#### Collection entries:

------------------------------------------------------------

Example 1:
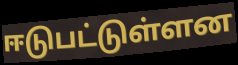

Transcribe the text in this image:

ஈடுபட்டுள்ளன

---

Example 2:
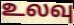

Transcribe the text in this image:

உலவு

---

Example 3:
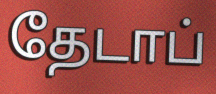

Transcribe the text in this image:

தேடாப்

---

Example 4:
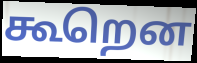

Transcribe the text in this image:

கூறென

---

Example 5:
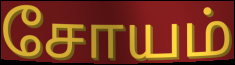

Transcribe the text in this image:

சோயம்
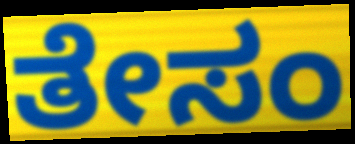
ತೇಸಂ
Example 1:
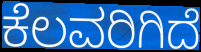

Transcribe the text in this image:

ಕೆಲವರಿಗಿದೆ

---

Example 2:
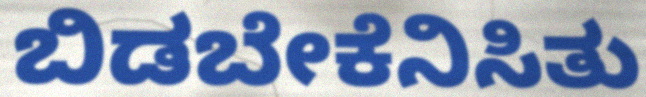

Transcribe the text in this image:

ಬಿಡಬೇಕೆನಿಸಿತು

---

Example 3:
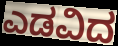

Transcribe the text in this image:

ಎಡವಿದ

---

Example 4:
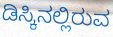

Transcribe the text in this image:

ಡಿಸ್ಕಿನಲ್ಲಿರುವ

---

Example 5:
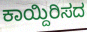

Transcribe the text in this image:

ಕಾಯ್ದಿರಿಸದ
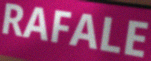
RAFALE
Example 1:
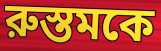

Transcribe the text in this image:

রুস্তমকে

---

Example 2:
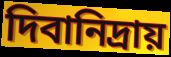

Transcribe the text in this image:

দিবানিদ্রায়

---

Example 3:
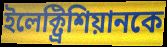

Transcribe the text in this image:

------------------------------------------------------------

#### What this task involves:
What you return must match the entries above exactly, apart from the pictures, which are left out.

#### Your solution:
Example 1:

Transcribe the text in this image:

ஈடுபட்டுள்ளன

---

Example 2:

Transcribe the text in this image:

உலவு

---

Example 3:

Transcribe the text in this image:

தேடாப்

---

Example 4:

Transcribe the text in this image:

கூறென

---

Example 5:

Transcribe the text in this image:

சோயம்
ತೇಸಂ
Example 1:

Transcribe the text in this image:

ಕೆಲವರಿಗಿದೆ

---

Example 2:

Transcribe the text in this image:

ಬಿಡಬೇಕೆನಿಸಿತು

---

Example 3:

Transcribe the text in this image:

ಎಡವಿದ

---

Example 4:

Transcribe the text in this image:

ಡಿಸ್ಕಿನಲ್ಲಿರುವ

---

Example 5:

Transcribe the text in this image:

ಕಾಯ್ದಿರಿಸದ
RAFALE
Example 1:

Transcribe the text in this image:

রুস্তমকে

---

Example 2:

Transcribe the text in this image:

দিবানিদ্রায়

---

Example 3:

Transcribe the text in this image:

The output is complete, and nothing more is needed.